万葉動物園を夢想し、現在のバブル的心理を考える!(古今東西 6/10)

2013-06-04 | 第三章「無意識の世界」

 世の中には万葉植物園は沢山あるが、どうも万葉動物園は無いようだ。

 しかし、萬葉集には沢山動物が歌われている。悲劇の大津皇子の姉が、その死をを嘆いた歌の中で次の歌は馬がでてくる。伊勢の斎宮であった大伯皇女が伊勢から飛鳥に馬で駆けつけた歌である。

 見まく欲りわがする君もあらなくに なにしか来けむ馬疲るるに

 ネットで調べてみると、動物は想像以上に萬葉集に登場する。ロバや鯨まで出てくる。その中で、興味を持ったのは蚕(カイコ、昆虫も立派な動物)だった。先日行った遠野でもオシラサマと養蚕業の繋がりは深いが、日本神話の中でも五穀と同じくらい蚕は神話の世界から登場する。昆虫の中の家畜とも言われているようだ。

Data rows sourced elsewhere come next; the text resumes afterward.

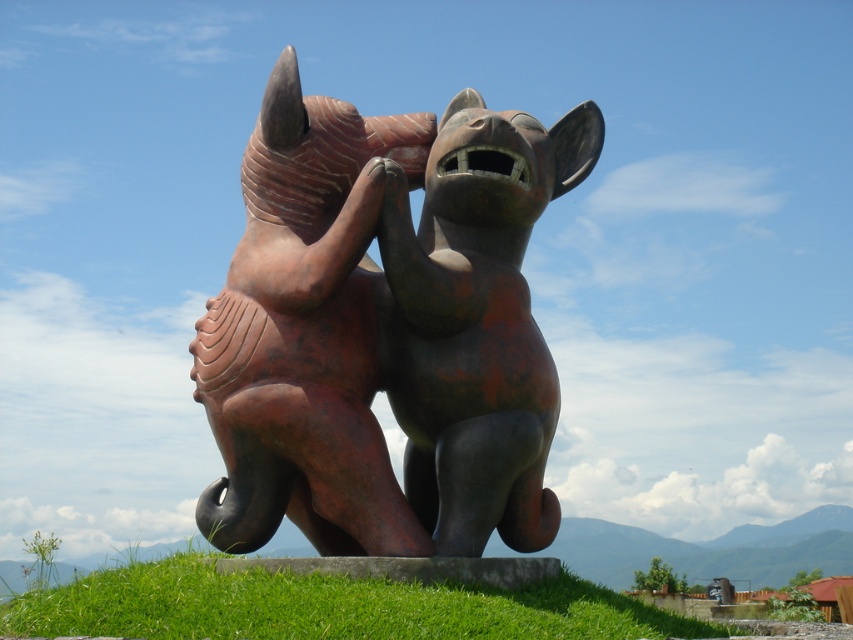
Question: Can you confirm if rusty bronze rhino at center is bigger than green grass at center?

Choices:
 (A) no
 (B) yes

Answer: (A)

Question: Does rusty bronze rhino at center have a lesser width compared to green grass at center?

Choices:
 (A) no
 (B) yes

Answer: (B)

Question: Does rusty bronze rhino at center have a lesser width compared to green grass at center?

Choices:
 (A) no
 (B) yes

Answer: (B)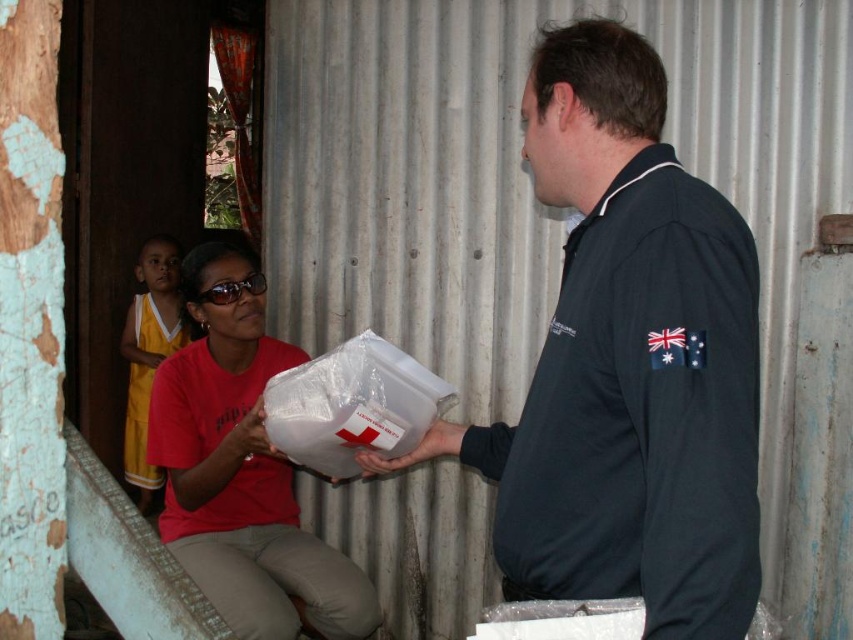
Does dark blue polo shirt at center have a smaller size compared to yellow jersey at left?

Correct, dark blue polo shirt at center occupies less space than yellow jersey at left.

The image size is (853, 640). In order to click on dark blue polo shirt at center in this screenshot , I will do `click(627, 364)`.

Find the location of a particular element. The width and height of the screenshot is (853, 640). dark blue polo shirt at center is located at coordinates (627, 364).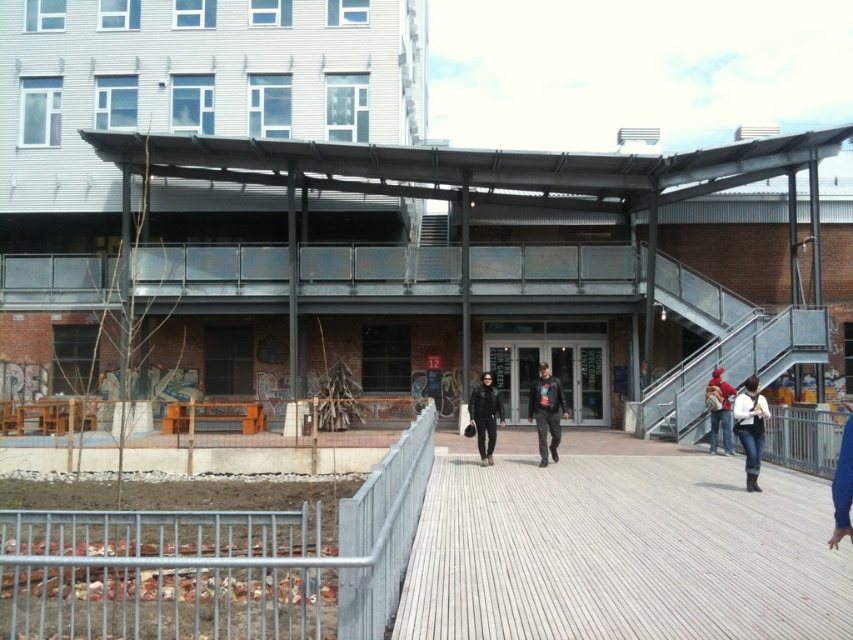
Question: Which of the following is the closest to the observer?

Choices:
 (A) (488, 417)
 (B) (595, 605)
 (C) (544, 460)

Answer: (B)

Question: In this image, where is white matte jacket at lower right located relative to leather jacket at center?

Choices:
 (A) left
 (B) right

Answer: (B)

Question: Which of the following is the closest to the observer?

Choices:
 (A) (759, 452)
 (B) (541, 570)
 (C) (547, 456)

Answer: (B)

Question: Which point appears farthest from the camera in this image?

Choices:
 (A) (744, 413)
 (B) (558, 609)
 (C) (492, 440)

Answer: (C)

Question: Does leather jacket at center appear on the right side of matte red backpack at center?

Choices:
 (A) no
 (B) yes

Answer: (A)

Question: Is the position of white matte jacket at lower right less distant than that of black leather jacket at center?

Choices:
 (A) yes
 (B) no

Answer: (A)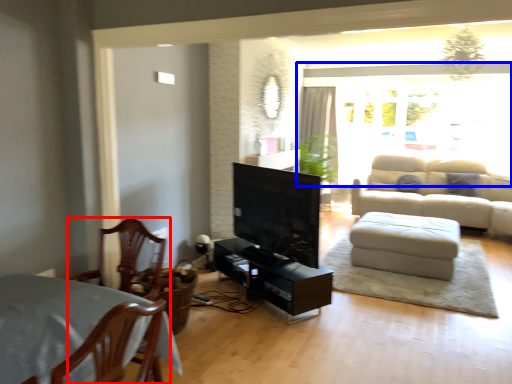
Question: Which object is closer to the camera taking this photo, chair (highlighted by a red box) or window (highlighted by a blue box)?

Choices:
 (A) chair
 (B) window

Answer: (A)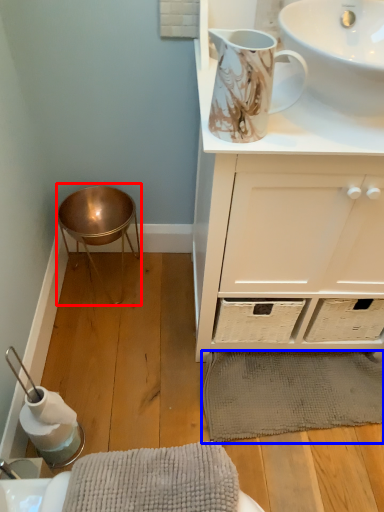
Question: Among these objects, which one is farthest to the camera, bar stool (highlighted by a red box) or bath mat (highlighted by a blue box)?

Choices:
 (A) bar stool
 (B) bath mat

Answer: (A)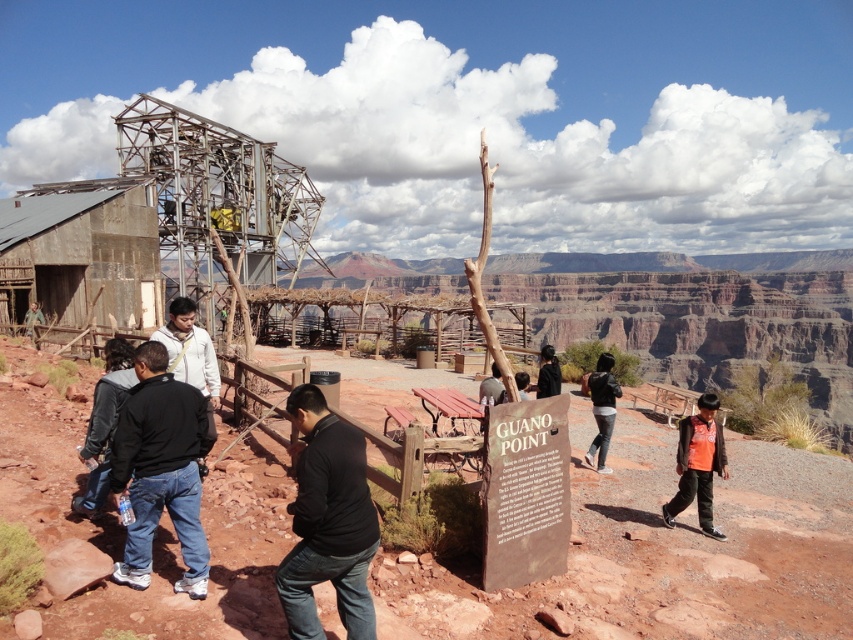
Question: Does dark gray jacket at center lie in front of matte black jacket at lower left?

Choices:
 (A) no
 (B) yes

Answer: (B)

Question: Which of these objects is positioned farthest from the dark gray jacket at lower left?

Choices:
 (A) dark gray jacket at center
 (B) black matte jacket at lower left
 (C) matte black jacket at lower left

Answer: (C)

Question: Among these objects, which one is farthest from the camera?

Choices:
 (A) dark gray jacket at center
 (B) white matte jacket at center
 (C) black fabric jacket at center

Answer: (C)

Question: Which point appears closest to the camera in this image?

Choices:
 (A) (35, 316)
 (B) (154, 353)
 (C) (318, 620)
 (D) (537, 381)

Answer: (C)

Question: Can you confirm if black leather jacket at center is bigger than black fabric jacket at center?

Choices:
 (A) no
 (B) yes

Answer: (A)

Question: From the image, what is the correct spatial relationship of dark gray jacket at center in relation to matte black jacket at lower left?

Choices:
 (A) left
 (B) right

Answer: (B)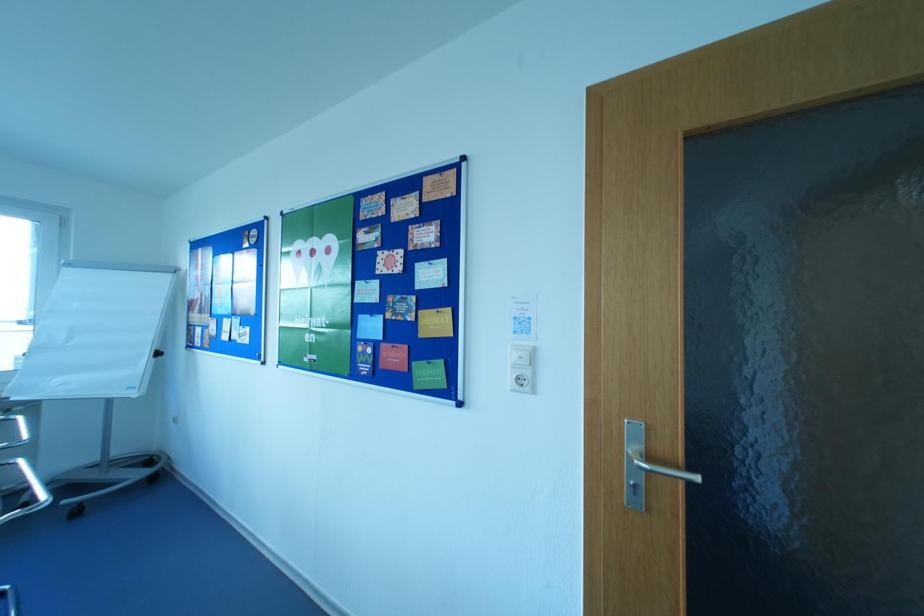
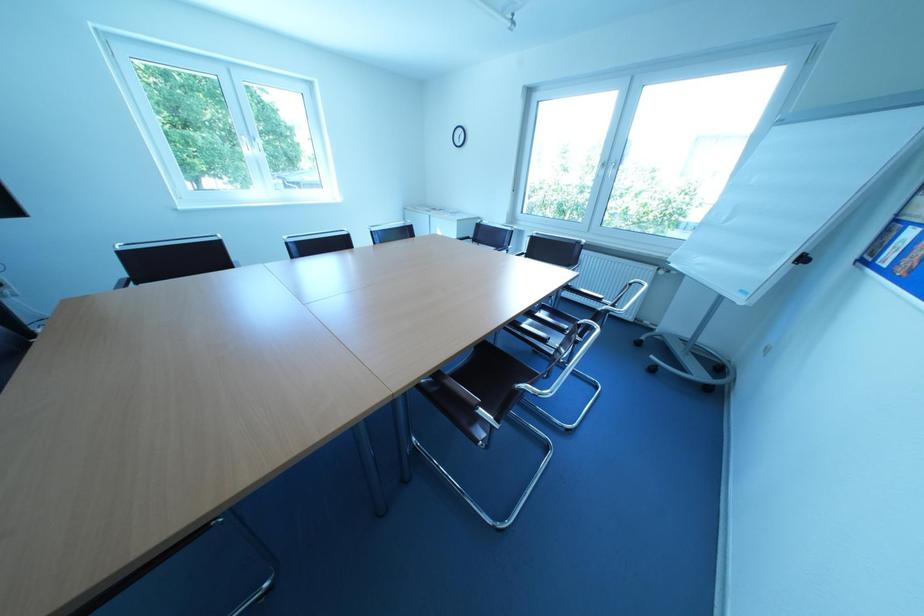
Based on the continuous images, in which direction is the camera rotating?

The rotation direction of the camera is left-down.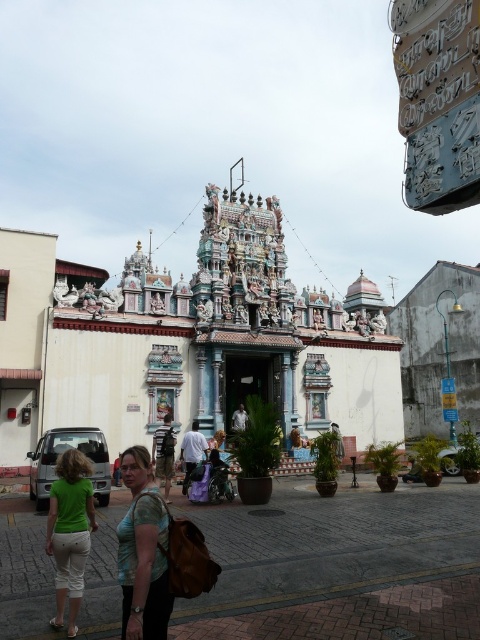
You are standing in front of the temple and want to take a photo of the point at coordinates (351,408). If the camera you are using has a maximum focus range of 85 meters, will the point be in focus?

The point at coordinates (351,408) is 86.09 meters away from the camera, which exceeds the maximum focus range of 85 meters. Therefore, the point will not be in focus.

You are standing at the entrance of the temple and want to greet the person wearing the green fabric shirt at center. In which direction should you walk to reach them?

The green fabric shirt at center is located at point 0.864 on the x axis and 0.298 on the y axis, so you should walk towards the center of the temple area to reach them.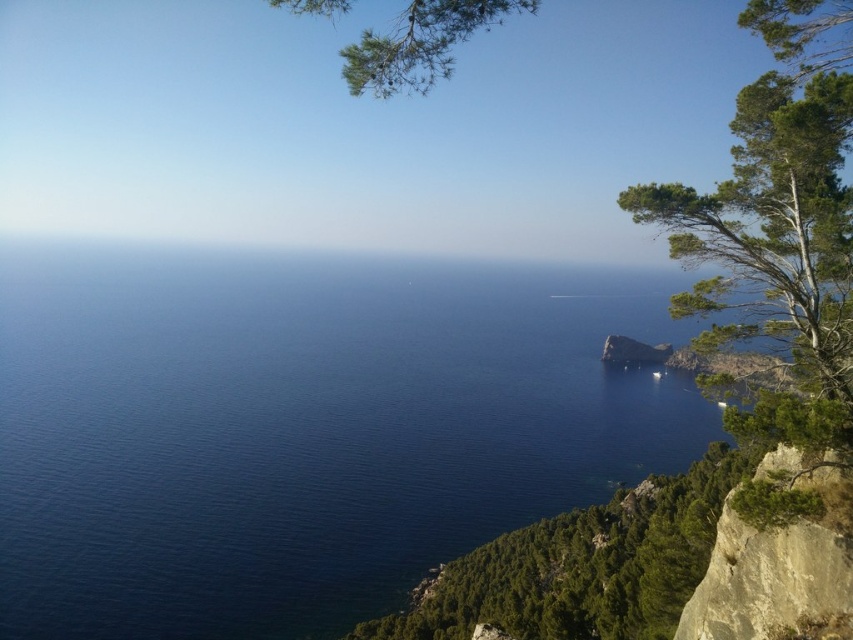
You are standing on the cliff looking out at the deep blue water at center and the rough textured rock at lower right. Which object appears higher in the image?

The deep blue water at center appears higher because it is taller than the rough textured rock at lower right.

You are standing at the cliff edge looking out towards the deep blue water at center. There is also a rough textured rock at lower right in your view. Which object is closer to you, the observer?

The rough textured rock at lower right is behind the deep blue water at center, so the deep blue water at center is closer to you.

You are a geologist examining the coastal landscape. You need to locate the rough textured rock at lower right for a sample collection. According to the coordinates provided, where exactly should you look for it?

 話は脱線するが、奈良旅行に備えて、日本書紀を読んでいたら、皇極天皇の時代に常世の虫の話があった。蚕の形をした虫を富士山の麓に居た大生部多(おおうべのおお)が、村人に常世の虫で、貧しい人は富を得る、老人は若返る。そんなことを言い、同調する人も多く、何の益もなく財産を失うものが続発したそうだ。この問題は秦河勝によって、取り締まられ沈静化したそうだが、常世虫はどうもアゲハ蝶の幼虫だったようだ。

 今の世の中も、こうしたバブルの話は後を絶たない。心の奥に隠れている自分の声を聴くのではなく、徒らに他人に影響されることが元凶だ。生き甲斐の心理学では、現実吟味力の問題ということで大事にする。カールロジャースは例によって現実吟味力の問題を難しく表現しているが、次の命題10はとても鋭い真理だと思う。

 10.いろいろの経験に結びつけられている諸価値や、自己構造の一部である諸価値は、ある場合には有機体によって直接的に経験される諸価値であり、ある場合には他人から投射されもしくは受けつがれるが、しかし、あたかも直接的に経験されたかのように歪められたかたちで知覚されるものである。

 今も昔も、より良く生き残るための現実吟味力・叡智は大事。そして、甘えの構造の中にどっぷり浸っているのではなく、時に厳しく考えなければならない問題なのだろう。私も含めて。